I’ve just finished reading “Xoc, an Extension-Oriented Compiler for
Systems Programming”, by Russ Cox, Tom Bergany, Austin
T. Clements, Frans Kaashoek, and Eddie Kohlery. It’s a description of
an interesting approach to extensible compilation, for C in this case,
that refines a lot of ideas that have been explored previously,
bringing them together in a more compositional style than previous
extensible compilers have managed to achieve.
One of the key themes in the paper is how to control extension
visibility. They describe a couple of approaches they take: one, a
type system used to ensure that extensions to abstract syntax are only
visible to other extensions when those extensions explicitly declare
knowledge of them; and two, an approach from Warth et al.’s
“Statically scoped object adaptation with expanders” paper for
controlling visibility of extensions to core data structures. I wonder
if the latter is used to underpin the former at all.
Regarding the type system approach they take, it’s interesting how it
lets the extension writer provide analyses directly in terms of
extension abstract syntax, rather than forcing translation to a core
language before performing any analysis. We did the latter in
Highwire, and the error messages referred to core-language constructs
which didn’t map well to source-language syntax: the user was forced
to unexpand the macro in their heads to make sense of the output of
the compiler. The paper refers to this problem in section 5.2, where
the authors write “Since macros cannot access compiler internals, they
typically do not even type check their arguments, producing cryptic
errors when invoked incorrectly.”
Their compiler, xoc, is a source-to-source translator at the moment,
which means it’s not integrated with code generation and backend
optimisations and rewrites. It’d be fascinating to build a complete
compiler in this style. It’d also be neat to relate this approach to
extensible semantics. At the moment the extensions look quite
ad-hoc. How could this framework be used, for example, to extend
Scheme or ML, where there’s a real semantics underneath it?

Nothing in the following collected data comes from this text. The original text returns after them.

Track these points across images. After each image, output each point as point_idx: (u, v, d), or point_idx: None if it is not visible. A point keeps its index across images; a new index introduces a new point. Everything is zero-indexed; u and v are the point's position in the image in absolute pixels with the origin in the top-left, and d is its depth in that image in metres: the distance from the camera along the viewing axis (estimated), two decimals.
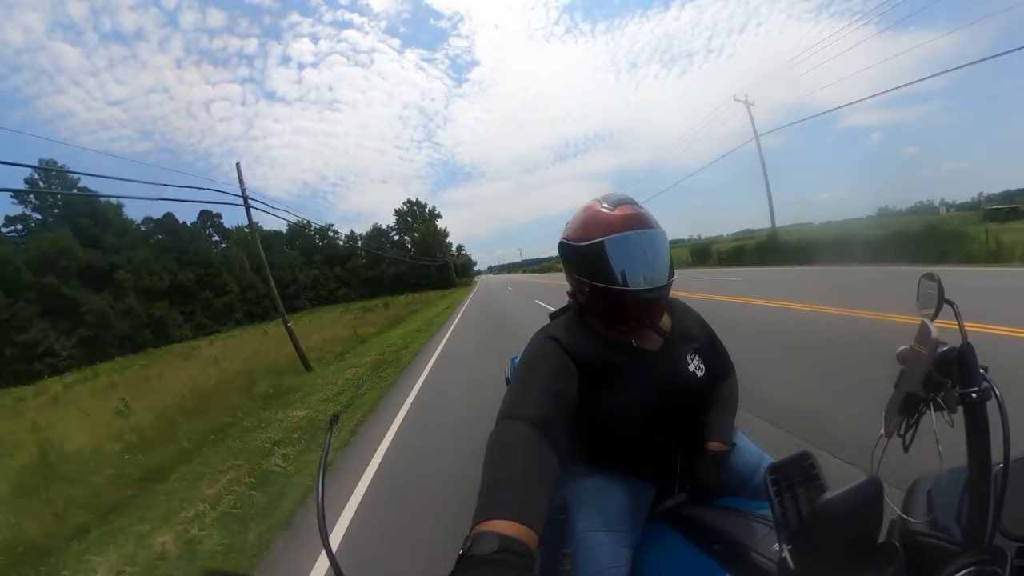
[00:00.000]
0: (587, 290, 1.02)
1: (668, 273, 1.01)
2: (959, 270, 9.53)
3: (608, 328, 1.05)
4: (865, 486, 0.52)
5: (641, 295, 0.98)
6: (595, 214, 1.02)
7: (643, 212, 1.01)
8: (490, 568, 0.53)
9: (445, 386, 6.16)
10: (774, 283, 11.22)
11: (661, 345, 1.07)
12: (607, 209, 1.01)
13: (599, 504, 0.98)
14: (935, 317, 0.66)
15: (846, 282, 9.99)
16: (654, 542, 0.97)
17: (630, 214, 0.99)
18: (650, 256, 0.99)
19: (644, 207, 1.03)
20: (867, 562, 0.55)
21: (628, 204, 1.01)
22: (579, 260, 1.03)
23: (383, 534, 2.73)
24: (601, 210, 1.01)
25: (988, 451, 0.56)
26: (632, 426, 1.00)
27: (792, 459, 0.60)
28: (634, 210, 1.00)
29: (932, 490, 0.69)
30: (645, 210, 1.02)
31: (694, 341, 1.12)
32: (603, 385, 0.98)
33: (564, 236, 1.08)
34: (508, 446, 0.74)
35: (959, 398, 0.58)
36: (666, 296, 1.04)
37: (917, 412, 0.65)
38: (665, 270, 1.00)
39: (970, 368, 0.58)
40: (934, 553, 0.59)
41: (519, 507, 0.62)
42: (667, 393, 1.02)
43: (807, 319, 6.21)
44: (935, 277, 0.68)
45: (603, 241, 0.97)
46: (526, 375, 0.91)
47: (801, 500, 0.57)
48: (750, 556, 0.78)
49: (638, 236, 0.97)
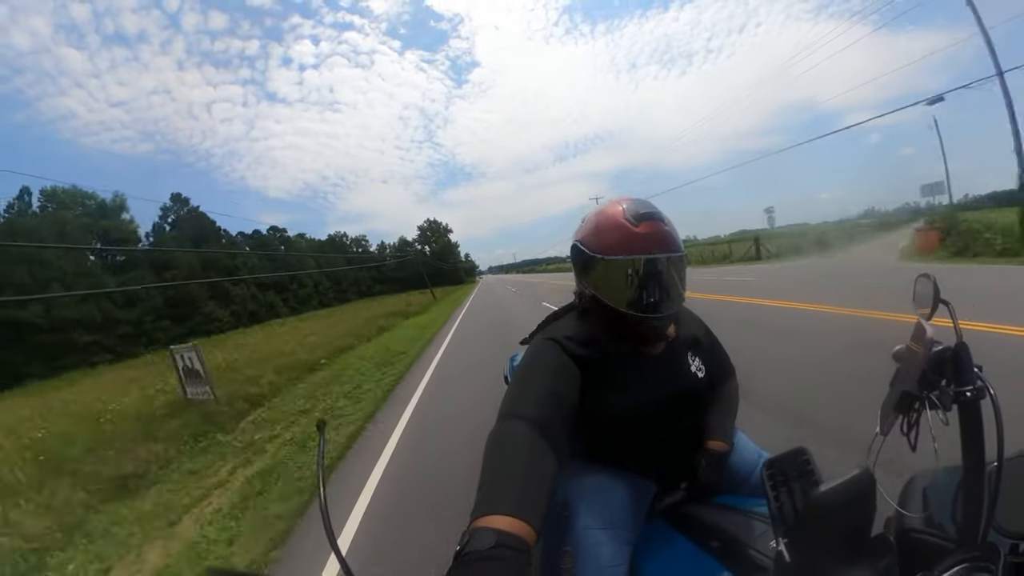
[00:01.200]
0: (595, 299, 1.01)
1: (681, 298, 0.98)
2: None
3: (610, 330, 1.04)
4: (858, 479, 0.53)
5: (650, 321, 0.97)
6: (616, 225, 0.96)
7: (668, 231, 0.95)
8: (487, 564, 0.53)
9: (476, 303, 24.29)
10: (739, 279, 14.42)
11: (663, 348, 1.07)
12: (630, 223, 0.94)
13: (600, 502, 0.98)
14: (930, 317, 0.67)
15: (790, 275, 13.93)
16: (653, 540, 0.98)
17: (655, 233, 0.93)
18: (666, 282, 0.95)
19: (669, 222, 0.97)
20: (861, 555, 0.56)
21: (654, 220, 0.94)
22: (591, 271, 1.01)
23: (447, 378, 6.79)
24: (623, 223, 0.95)
25: (982, 449, 0.56)
26: (633, 426, 1.00)
27: (788, 454, 0.61)
28: (659, 228, 0.94)
29: (927, 487, 0.70)
30: (670, 227, 0.96)
31: (695, 343, 1.13)
32: (604, 387, 0.98)
33: (579, 239, 1.04)
34: (507, 444, 0.74)
35: (954, 397, 0.59)
36: (673, 319, 1.01)
37: (912, 411, 0.66)
38: (679, 295, 0.97)
39: (965, 367, 0.58)
40: (928, 549, 0.60)
41: (517, 503, 0.62)
42: (669, 395, 1.02)
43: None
44: (931, 277, 0.69)
45: (619, 260, 0.94)
46: (526, 376, 0.91)
47: (796, 495, 0.58)
48: (748, 553, 0.78)
49: (658, 262, 0.93)
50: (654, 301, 0.95)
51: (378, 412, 5.62)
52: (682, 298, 0.99)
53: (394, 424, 4.96)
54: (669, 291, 0.96)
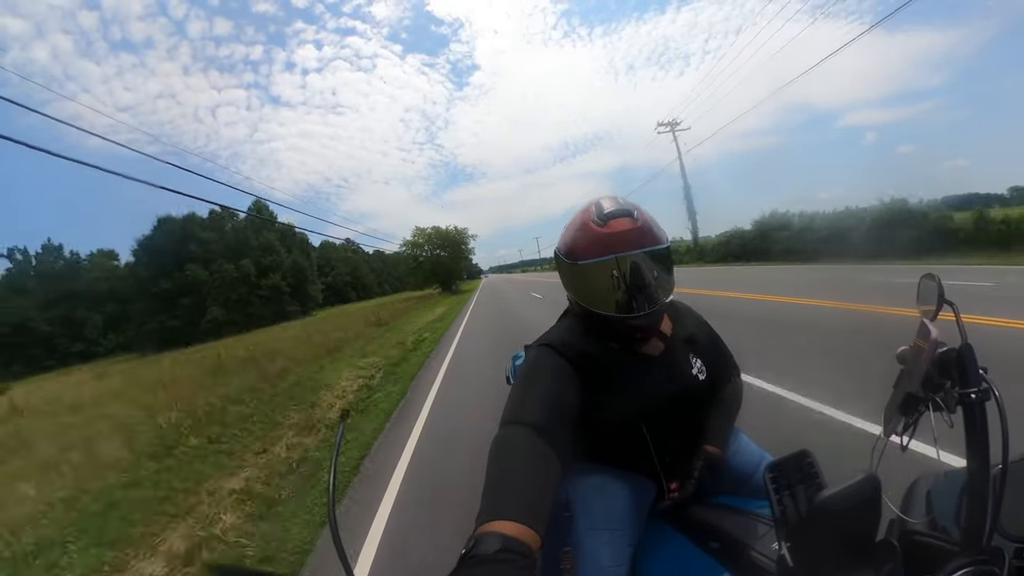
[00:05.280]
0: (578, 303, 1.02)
1: (662, 294, 0.95)
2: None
3: (602, 333, 1.04)
4: (863, 484, 0.52)
5: (628, 321, 0.96)
6: (583, 228, 0.95)
7: (638, 227, 0.92)
8: (492, 568, 0.53)
9: (490, 285, 50.40)
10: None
11: (662, 350, 1.06)
12: (597, 224, 0.93)
13: (601, 503, 0.98)
14: (935, 317, 0.66)
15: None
16: (654, 541, 0.98)
17: (620, 232, 0.91)
18: (640, 280, 0.93)
19: (645, 215, 0.95)
20: (865, 560, 0.55)
21: (622, 217, 0.92)
22: (567, 277, 1.02)
23: (471, 333, 11.99)
24: (590, 225, 0.94)
25: (987, 452, 0.56)
26: (633, 428, 1.00)
27: (791, 457, 0.61)
28: (627, 225, 0.91)
29: (931, 491, 0.69)
30: (643, 221, 0.93)
31: (696, 344, 1.11)
32: (603, 390, 0.97)
33: (557, 246, 1.05)
34: (510, 450, 0.75)
35: (958, 398, 0.58)
36: (658, 317, 1.00)
37: (916, 412, 0.65)
38: (657, 293, 0.94)
39: (969, 369, 0.58)
40: (932, 553, 0.59)
41: (521, 508, 0.63)
42: (669, 397, 1.01)
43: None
44: (935, 277, 0.68)
45: (584, 266, 0.93)
46: (526, 383, 0.91)
47: (800, 498, 0.57)
48: (749, 555, 0.78)
49: (622, 261, 0.91)
50: (628, 301, 0.93)
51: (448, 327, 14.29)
52: (666, 292, 0.96)
53: (460, 326, 13.87)
54: (644, 289, 0.93)
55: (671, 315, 1.13)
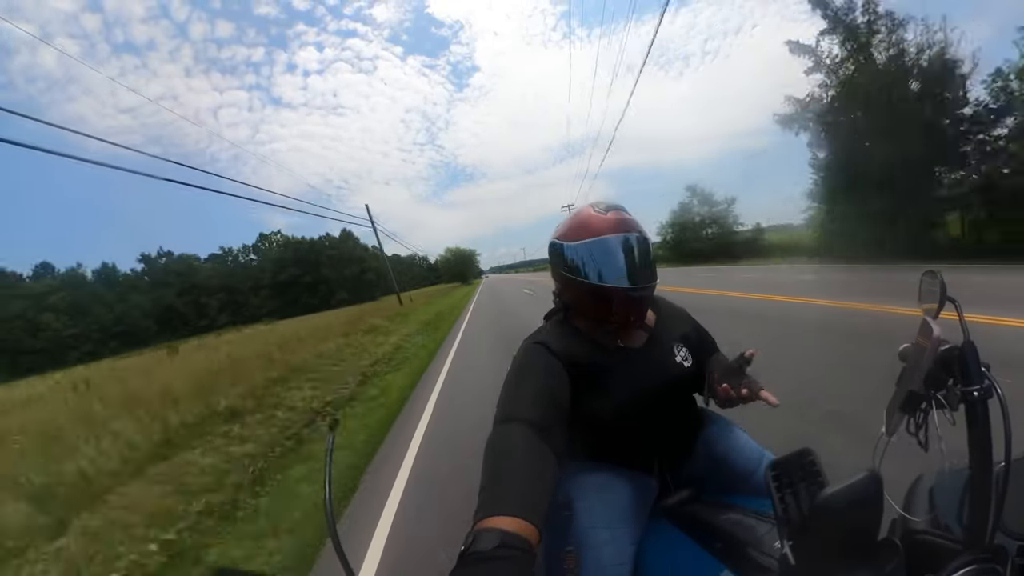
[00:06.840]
0: (575, 288, 1.06)
1: (653, 274, 1.06)
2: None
3: (594, 329, 1.07)
4: (865, 481, 0.52)
5: (629, 293, 1.01)
6: (588, 217, 1.07)
7: (632, 218, 1.08)
8: (491, 564, 0.54)
9: (489, 286, 55.75)
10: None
11: (646, 340, 1.10)
12: (599, 213, 1.07)
13: (602, 501, 0.98)
14: (937, 315, 0.66)
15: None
16: (656, 539, 0.98)
17: (622, 219, 1.05)
18: (638, 258, 1.04)
19: (632, 214, 1.11)
20: (867, 558, 0.55)
21: (619, 210, 1.08)
22: (571, 259, 1.06)
23: (482, 301, 25.96)
24: (594, 213, 1.07)
25: (989, 449, 0.56)
26: (624, 421, 1.01)
27: (793, 455, 0.60)
28: (625, 215, 1.07)
29: (933, 489, 0.69)
30: (633, 217, 1.10)
31: (679, 332, 1.15)
32: (593, 385, 0.99)
33: (555, 237, 1.13)
34: (506, 447, 0.76)
35: (961, 396, 0.58)
36: (651, 295, 1.07)
37: (919, 410, 0.65)
38: (651, 271, 1.06)
39: (972, 366, 0.58)
40: (935, 551, 0.59)
41: (519, 503, 0.63)
42: (656, 387, 1.03)
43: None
44: (937, 275, 0.68)
45: (596, 241, 1.02)
46: (518, 380, 0.93)
47: (802, 496, 0.57)
48: (751, 553, 0.78)
49: (628, 239, 1.03)
50: (631, 273, 1.01)
51: (460, 311, 21.66)
52: (655, 277, 1.07)
53: (471, 305, 24.14)
54: (642, 267, 1.03)
55: (653, 308, 1.17)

One nice feature of xoc is that it tries to preserve hygiene during
rewriting. I’m curious as to whether it preserves hygiene to the
degree that, say, syntax-case
does; their description of the feature
was a bit terse for me to be able to tell. In particular I’m
interested in how it treats keywords, and where “fresh names” come in
to the picture; the paper speaks simply of the code emitter renaming
variables “when two distinct variables share a name”.
They use a GLR parser for converting concrete syntax to abstract
syntax. One of the benefits of this is its ability to deal with
ambiguity, which they exploit in a couple of ways, most ingeniously in
their approach to type inference (if you like) for syntax pattern
variables. I’d like to learn more about how xoc computes the type of a
syntax pattern variable; I wonder if a similar system could be ginned
up for use with OMeta?
The laziness of most of xoc’s attribute computations is rather
nifty. Code generated relatively late in a compilation, when earlier
passes are complete for the rest of the code, can have necessary
information filled in lazily on demand, running just those parts of
the previous analyses that are required.
I’d like to see some of the pattern-matching and reconstruction
features of xoc employed in the context of general purpose
computing. It seems to me that using a GLR parser the way they do
could effectively provide concrete domain-specific syntax for
algebraic data types, not just abstract syntax trees. (The question
arises: when is an AST an ADT? Always?) Being able to cons up syntax
for new types as easily as Haskell and ML cons up the types themselves
seems like a win it’s worth experimenting with. OMeta goes a step in
this direction; I hope to explore it myself sometime soon.